[Direction]
Rewrite the listing starting at its first line and ending at the line that contains "picture [1298, 251, 1963, 940]", changing every "layout element" to "page element" and keeping everything else the same.

[Material for this exercise]

□ □ □

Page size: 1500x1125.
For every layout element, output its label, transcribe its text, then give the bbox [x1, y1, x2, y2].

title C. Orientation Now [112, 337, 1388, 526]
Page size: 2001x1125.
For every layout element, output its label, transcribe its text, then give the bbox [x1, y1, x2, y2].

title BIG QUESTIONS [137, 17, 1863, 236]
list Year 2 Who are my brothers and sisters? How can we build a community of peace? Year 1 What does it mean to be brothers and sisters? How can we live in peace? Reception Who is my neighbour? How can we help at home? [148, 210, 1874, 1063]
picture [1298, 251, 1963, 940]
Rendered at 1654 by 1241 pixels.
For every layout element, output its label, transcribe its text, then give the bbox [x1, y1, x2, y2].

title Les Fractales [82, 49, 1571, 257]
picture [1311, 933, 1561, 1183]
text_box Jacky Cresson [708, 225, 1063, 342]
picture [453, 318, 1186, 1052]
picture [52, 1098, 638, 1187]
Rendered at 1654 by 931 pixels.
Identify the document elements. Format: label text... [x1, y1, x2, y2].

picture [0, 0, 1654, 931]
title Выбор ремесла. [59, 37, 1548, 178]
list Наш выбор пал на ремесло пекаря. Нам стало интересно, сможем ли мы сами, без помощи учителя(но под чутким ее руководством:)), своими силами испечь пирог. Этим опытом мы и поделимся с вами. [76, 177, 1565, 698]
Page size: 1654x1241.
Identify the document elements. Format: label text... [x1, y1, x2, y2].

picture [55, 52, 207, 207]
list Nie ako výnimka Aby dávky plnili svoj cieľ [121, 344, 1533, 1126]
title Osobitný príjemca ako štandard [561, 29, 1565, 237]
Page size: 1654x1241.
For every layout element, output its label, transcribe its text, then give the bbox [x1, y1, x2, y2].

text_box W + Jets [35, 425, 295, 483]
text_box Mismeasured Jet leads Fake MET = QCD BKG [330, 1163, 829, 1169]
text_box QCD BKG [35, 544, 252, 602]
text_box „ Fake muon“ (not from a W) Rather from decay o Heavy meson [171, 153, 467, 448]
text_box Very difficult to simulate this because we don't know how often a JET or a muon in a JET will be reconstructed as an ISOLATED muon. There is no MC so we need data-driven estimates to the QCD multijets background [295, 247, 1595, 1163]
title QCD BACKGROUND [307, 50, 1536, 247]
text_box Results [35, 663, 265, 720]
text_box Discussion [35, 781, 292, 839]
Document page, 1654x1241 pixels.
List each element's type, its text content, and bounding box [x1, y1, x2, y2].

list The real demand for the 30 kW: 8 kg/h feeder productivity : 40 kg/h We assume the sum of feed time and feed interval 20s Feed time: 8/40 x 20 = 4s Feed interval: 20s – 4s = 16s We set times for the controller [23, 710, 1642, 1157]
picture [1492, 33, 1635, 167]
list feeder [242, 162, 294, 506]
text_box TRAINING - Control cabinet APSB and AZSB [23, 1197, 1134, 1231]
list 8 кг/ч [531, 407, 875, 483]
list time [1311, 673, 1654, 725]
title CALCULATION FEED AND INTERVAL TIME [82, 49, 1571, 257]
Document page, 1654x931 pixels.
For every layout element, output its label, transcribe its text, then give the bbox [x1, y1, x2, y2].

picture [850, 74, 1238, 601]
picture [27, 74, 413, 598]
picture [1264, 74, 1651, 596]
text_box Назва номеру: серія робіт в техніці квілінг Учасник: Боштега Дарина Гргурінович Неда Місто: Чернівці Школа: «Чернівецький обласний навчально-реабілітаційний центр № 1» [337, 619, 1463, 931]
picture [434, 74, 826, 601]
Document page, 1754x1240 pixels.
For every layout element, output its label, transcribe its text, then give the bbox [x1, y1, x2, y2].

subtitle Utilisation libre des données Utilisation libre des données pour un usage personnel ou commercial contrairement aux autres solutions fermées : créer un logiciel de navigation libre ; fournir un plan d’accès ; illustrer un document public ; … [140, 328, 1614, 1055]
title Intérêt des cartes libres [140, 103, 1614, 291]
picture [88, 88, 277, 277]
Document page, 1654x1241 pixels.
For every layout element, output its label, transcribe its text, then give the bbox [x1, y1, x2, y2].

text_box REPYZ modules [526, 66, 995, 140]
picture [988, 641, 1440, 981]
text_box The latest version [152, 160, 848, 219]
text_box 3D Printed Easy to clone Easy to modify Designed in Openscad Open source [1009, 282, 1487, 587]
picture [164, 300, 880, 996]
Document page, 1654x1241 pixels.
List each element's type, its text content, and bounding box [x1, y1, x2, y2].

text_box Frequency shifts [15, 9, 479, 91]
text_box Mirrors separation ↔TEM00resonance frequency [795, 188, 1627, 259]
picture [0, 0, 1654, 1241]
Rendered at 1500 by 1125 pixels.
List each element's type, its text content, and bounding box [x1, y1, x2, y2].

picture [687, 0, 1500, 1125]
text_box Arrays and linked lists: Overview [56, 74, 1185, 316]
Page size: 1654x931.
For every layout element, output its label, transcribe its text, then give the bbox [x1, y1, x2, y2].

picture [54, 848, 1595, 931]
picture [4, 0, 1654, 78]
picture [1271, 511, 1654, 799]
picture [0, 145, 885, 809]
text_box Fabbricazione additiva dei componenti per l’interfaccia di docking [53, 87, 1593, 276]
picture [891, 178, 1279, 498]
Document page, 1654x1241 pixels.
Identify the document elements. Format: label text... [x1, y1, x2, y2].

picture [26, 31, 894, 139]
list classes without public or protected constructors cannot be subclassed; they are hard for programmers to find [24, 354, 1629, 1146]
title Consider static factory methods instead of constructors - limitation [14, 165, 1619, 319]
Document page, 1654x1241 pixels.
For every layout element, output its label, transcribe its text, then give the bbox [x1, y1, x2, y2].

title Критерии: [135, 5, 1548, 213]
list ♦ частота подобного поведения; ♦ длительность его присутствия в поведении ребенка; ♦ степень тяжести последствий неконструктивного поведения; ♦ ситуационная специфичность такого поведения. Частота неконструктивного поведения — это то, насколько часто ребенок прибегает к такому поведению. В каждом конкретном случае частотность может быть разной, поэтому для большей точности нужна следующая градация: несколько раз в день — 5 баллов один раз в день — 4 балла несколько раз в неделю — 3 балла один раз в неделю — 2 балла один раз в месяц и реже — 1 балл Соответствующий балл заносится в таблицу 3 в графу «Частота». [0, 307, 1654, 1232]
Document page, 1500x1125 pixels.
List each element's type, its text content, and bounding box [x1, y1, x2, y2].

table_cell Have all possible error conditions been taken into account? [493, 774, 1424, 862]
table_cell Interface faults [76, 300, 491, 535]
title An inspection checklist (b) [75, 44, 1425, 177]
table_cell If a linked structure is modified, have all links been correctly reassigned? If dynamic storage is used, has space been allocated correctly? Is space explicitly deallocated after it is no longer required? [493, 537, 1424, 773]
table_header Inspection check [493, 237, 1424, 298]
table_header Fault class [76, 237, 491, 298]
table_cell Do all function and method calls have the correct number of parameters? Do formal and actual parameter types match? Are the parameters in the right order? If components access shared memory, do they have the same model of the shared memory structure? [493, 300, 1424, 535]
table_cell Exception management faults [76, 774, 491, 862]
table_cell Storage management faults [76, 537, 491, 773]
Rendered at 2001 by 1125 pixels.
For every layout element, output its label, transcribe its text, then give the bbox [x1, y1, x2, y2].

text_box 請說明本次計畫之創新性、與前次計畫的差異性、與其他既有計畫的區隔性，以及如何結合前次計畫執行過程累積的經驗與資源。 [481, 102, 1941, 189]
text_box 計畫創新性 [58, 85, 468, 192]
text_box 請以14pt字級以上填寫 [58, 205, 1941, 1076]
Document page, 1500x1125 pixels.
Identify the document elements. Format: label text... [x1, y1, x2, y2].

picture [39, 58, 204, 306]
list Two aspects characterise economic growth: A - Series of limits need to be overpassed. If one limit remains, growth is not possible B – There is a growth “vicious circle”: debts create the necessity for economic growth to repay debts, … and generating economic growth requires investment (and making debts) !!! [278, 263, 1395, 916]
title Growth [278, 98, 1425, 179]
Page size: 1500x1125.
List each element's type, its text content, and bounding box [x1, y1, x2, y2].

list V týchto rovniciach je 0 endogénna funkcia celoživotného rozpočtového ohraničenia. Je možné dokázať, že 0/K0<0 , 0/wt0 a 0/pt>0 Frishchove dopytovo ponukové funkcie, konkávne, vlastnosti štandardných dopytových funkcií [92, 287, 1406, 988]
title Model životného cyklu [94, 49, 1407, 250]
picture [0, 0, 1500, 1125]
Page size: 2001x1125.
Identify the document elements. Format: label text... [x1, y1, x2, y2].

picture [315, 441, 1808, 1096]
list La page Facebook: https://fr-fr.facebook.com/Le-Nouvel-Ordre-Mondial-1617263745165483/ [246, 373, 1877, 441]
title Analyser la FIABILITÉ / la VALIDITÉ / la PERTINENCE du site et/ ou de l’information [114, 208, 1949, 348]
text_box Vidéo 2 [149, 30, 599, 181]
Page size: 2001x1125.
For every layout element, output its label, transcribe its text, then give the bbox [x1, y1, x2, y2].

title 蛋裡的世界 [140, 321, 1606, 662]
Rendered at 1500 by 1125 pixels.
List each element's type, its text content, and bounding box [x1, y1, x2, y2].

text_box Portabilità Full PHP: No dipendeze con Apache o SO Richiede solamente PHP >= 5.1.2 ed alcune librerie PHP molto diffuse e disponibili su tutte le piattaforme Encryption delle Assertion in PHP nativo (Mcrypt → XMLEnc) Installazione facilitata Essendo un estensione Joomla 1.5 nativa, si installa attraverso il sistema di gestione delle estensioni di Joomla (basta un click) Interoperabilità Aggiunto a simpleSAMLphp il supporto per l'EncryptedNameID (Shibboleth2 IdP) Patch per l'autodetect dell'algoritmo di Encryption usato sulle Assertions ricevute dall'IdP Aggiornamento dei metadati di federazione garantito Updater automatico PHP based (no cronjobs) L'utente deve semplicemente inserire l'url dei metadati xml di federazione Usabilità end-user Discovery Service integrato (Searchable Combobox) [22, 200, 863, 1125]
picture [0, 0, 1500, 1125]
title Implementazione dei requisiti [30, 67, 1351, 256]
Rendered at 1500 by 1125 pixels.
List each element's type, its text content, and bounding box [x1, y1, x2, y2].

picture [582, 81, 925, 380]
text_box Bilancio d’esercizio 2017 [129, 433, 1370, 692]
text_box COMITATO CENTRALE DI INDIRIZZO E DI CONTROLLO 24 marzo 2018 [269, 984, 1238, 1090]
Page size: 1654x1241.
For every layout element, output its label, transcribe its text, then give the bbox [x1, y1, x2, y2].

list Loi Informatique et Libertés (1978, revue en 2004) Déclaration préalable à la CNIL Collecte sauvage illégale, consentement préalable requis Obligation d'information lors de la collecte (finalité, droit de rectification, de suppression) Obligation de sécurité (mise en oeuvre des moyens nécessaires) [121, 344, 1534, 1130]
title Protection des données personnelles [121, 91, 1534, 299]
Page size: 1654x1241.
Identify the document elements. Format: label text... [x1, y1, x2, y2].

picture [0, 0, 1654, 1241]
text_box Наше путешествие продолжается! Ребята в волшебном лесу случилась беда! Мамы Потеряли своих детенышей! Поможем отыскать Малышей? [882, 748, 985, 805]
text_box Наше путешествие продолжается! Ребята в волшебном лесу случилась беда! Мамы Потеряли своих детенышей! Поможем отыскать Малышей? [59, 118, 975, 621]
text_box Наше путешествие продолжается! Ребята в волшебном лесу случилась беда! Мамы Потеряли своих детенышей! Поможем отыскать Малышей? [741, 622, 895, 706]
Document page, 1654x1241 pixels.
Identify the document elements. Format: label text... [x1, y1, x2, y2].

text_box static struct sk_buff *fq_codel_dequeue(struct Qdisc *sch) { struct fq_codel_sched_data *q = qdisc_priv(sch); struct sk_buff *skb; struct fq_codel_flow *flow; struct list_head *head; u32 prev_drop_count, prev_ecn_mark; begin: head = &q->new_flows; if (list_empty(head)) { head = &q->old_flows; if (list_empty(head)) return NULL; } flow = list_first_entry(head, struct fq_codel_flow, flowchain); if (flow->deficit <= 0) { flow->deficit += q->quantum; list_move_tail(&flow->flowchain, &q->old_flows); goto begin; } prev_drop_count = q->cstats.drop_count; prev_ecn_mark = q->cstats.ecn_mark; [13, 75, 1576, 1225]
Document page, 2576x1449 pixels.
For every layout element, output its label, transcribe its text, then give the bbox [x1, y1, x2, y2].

□ □ □

[Output of the task]
Page size: 1500x1125.
For every page element, output its label, transcribe its text, then give the bbox [x1, y1, x2, y2].

title C. Orientation Now [112, 337, 1388, 526]
Page size: 2001x1125.
For every page element, output its label, transcribe its text, then give the bbox [x1, y1, x2, y2].

title BIG QUESTIONS [137, 17, 1863, 236]
list Year 2 Who are my brothers and sisters? How can we build a community of peace? Year 1 What does it mean to be brothers and sisters? How can we live in peace? Reception Who is my neighbour? How can we help at home? [148, 210, 1874, 1063]
picture [1298, 251, 1963, 940]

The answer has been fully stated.